-- PROBLEM DETAILS --
Hand back all records exactly, pictures omitted.

(Dataset entries)

+ + + +

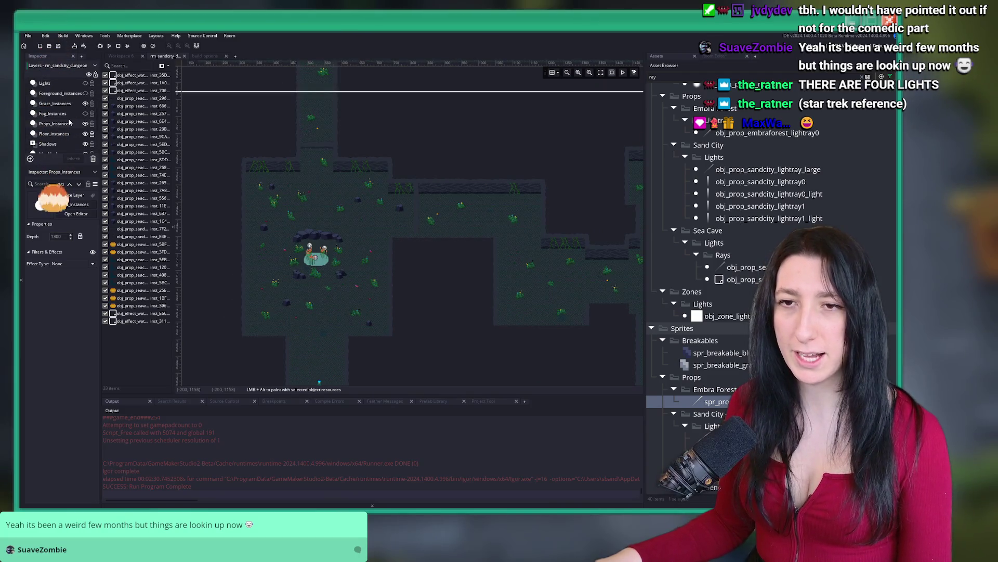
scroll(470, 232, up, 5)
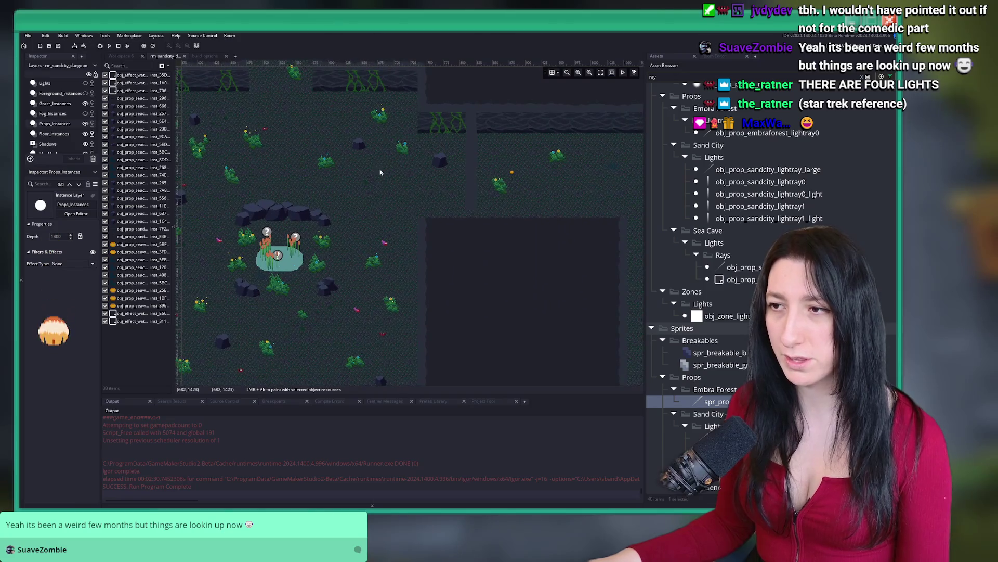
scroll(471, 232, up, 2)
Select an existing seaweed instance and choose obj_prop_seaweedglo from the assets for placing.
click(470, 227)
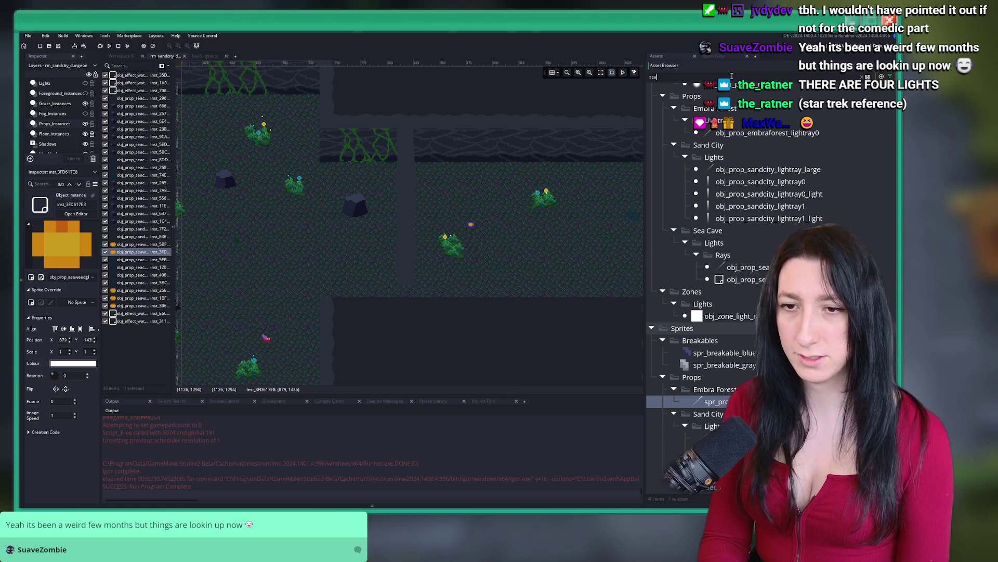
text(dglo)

+ + + +

-- WRITTEN RESPONSE --
scroll(470, 232, up, 5)
scroll(471, 232, up, 2)
Select an existing seaweed instance and choose obj_prop_seaweedglo from the assets for placing.
click(470, 227)
text(dglo)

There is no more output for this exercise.